第19話 仮面舞踏会

 トゥルーズにはお屋敷のほかに別荘がふたつある。ひとつは避暑のための『夏の家』。もうひとつは客人を迎えるための、迎賓館のようなもの。『トゥルーズ・ハウス』と呼ばれている。


 昨今の互いの行き違いを正し進行を深めるために、わたしはこの館に学生たちを招待した。

 招待と言っても、さすがにすべての学生が入るほど大きな館ではないので招待状を手ずから作り、親交のある友人たちに届けた。

 つまり、パーティーの企画をしたということ。

 これにはミサキも参加することになった。


 ただ、リアムは呼ぶわけにはいかない。事情がそうさせない。


 レオンはヴィンセントの護衛としてやって来るだろう。

 ――心が痛む。

 あれはどういう意味に取ったらいいのか、あの日からずっとぐるぐる考え続けている。

 形だけで言えば、トゥルーズもバーハイムも同じ公爵家であるから、……こんなことを仮定として考えるのは良くないことだけども、レオンとわたくしの結婚には家柄的な問題はない。

 ただ、公爵家より上位である王家の者になろうというわたくしを娶りたいとレオンが申し出れば大変なことになるのは確実だ――。


 そんなことは現実にはないと思うけれど。


 わたくしがミサキなら話は簡単。王族と結婚するより、公爵家の跡取りと結婚する方が遥かに簡単。

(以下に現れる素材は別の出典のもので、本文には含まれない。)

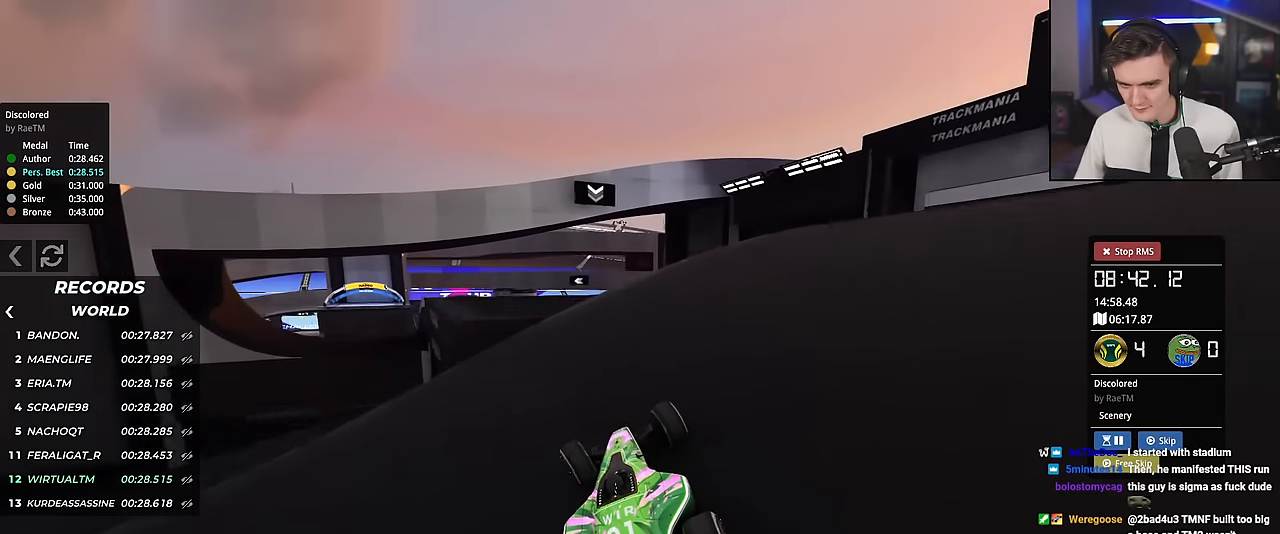
{"keys": ["up"], "events": [[84, "right", "down"], [184, "right", "up"]]}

 ただし、彼女がレオンの頑なな心を開くことができたなら、だ。


 ミサキは誰を対象にしているんだろう? ちっともわからない。

 変わらずヴィンセントなのか、ノリが合うらしいエドワードか、それともわたくしの知らないうちに親交を深めている誰か?

 その誰かを知りたい気もするし、わたくしはわたくしのままで良いという気もする。


 とにかくパーティー!


 家柄の遠慮なく楽しめるよう、パーティーは仮装にした。わたくしも今夜は普段は着ないシルクに金糸を豪華に刺繍した金色のドレスに、同色のつば広帽、蝶の形をしたマスクを身につけた。普段なら悪趣味極まりないと思う派手さ。


 ヴィンセントが学園長に話をしてくれて、パーティーは週末の二日間にわたって開かれる。仮装は土の曜日の夜を徹して行われることとなった。


 仮面をつけていても大体、相手はわかるというもの。普段よりずいぶん砕けた格好の、王家の者ではないという顔をした男が現れて、わたくしに跪く。わたくしもなにも気がつかないふりをして、その男に右手を与えてキスを受ける。

 そこから音楽が流れ始め、要するにわたしとヴィンセントとの踊りを皮切りにパーティーは始まった。


 めくるめく色とりどりの衣装。

 あちこちでおしゃべりの花が咲く。

 ヴィンセントはわたくしの耳元で「姫君、今夜のお戯れはほどほどに」と謎の男になりきった調子でわたしに釘を刺す。わたくしはマスク越しに彼と目を合わせる。


 ダンスが終わっても音楽は続いて、身分を隠した者同士のダンスが始まる。

 わたくしは少し疲れたので壁際で飲み物をいただいた。

「エルメラ、義兄上とのダンスはいかがだったかな? 次は僕と踊るべきだろう。順序から言えば」

「まあ、あなたって情緒のないひとね。相手が誰なのか知らないふりをするのも余興のひとつだわ」

 彼に背を向ける。

「そういう訳にもいかないだろう? 義兄上も知らない男と踊らせるより、僕と踊らせた方が安心だと思うだろう」


 黒い皮の手袋をしたエドワードはわたしをほぼ無理やり、輪の中に連れて行った。褐色の肌に黒髪の彼は、首の後ろで髪を束ね、肌の色と同じトーンの臙脂の服を着ていた。彼がわたしの腰に手を回し、音楽のリズムが少しアップテンポになる。それに合わせてステップも速くなり、複雑なステップを踏むことになる。

 たっぷりしたドレスを着ていたわたくしは汗だくになり、足が止まった頃、賞賛の拍手をたくさん受けた。

「ほら、僕と踊ってよかったじゃないか。ダンスは義兄上より、僕の方が得意なんだ。先に言っておくべきだったね」


 涼しい顔をしてエドワードは去り、その後、ふたりの名前を知らない男子学生と踊った。こんな時は本当に『エルメラ補正』がよく働いて、わたしは多少疲れても崩れることない笑顔を保つことができた。